Data for this exercise:
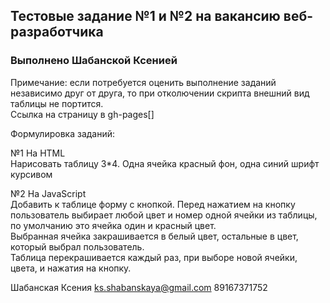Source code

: ## Тестовые задание №1 и №2 на вакансию веб-разработчика ##
### Выполнено Шабанской Ксенией ###
Примечание: если потребуется оценить выполнение заданий независимо друг от друга, то при отколючении скрипта внешний вид таблицы не портится.  
Ссылка на страницу в gh-pages[]  
  
Формулировка заданий: 
  
№1 На HTML  
Нарисовать таблицу 3*4. Одна ячейка красный фон, одна синий шрифт курсивом  
  
№2 На JavaScript  
Добавить к таблице форму с кнопкой. Перед нажатием на кнопку пользователь выбирает любой цвет и номер одной ячейки из таблицы, по умолчанию это ячейка один и красный цвет.  
Выбранная ячейка закрашивается в белый цвет, остальные в цвет, который выбрал пользователь.  
Таблица перекрашивается каждый раз, при выборе новой ячейки, цвета, и нажатия на кнопку. 



  
  Шабанская Ксения 
  ks.shabanskaya@gmail.com
  89167371752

Your goal:
Transcribe the lines exactly, starting with the line that contains "вакансию веб-разработчика ##" and going on through the last line.

Reply:
: ## Тестовые задание №1 и №2 на вакансию веб-разработчика ##
### Выполнено Шабанской Ксенией ###
Примечание: если потребуется оценить выполнение заданий независимо друг от друга, то при отколючении скрипта внешний вид таблицы не портится.  
Ссылка на страницу в gh-pages[]  
  
Формулировка заданий: 
  
№1 На HTML  
Нарисовать таблицу 3*4. Одна ячейка красный фон, одна синий шрифт курсивом  
  
№2 На JavaScript  
Добавить к таблице форму с кнопкой. Перед нажатием на кнопку пользователь выбирает любой цвет и номер одной ячейки из таблицы, по умолчанию это ячейка один и красный цвет.  
Выбранная ячейка закрашивается в белый цвет, остальные в цвет, который выбрал пользователь.  
Таблица перекрашивается каждый раз, при выборе новой ячейки, цвета, и нажатия на кнопку. 



  
  Шабанская Ксения 
  ks.shabanskaya@gmail.com
  89167371752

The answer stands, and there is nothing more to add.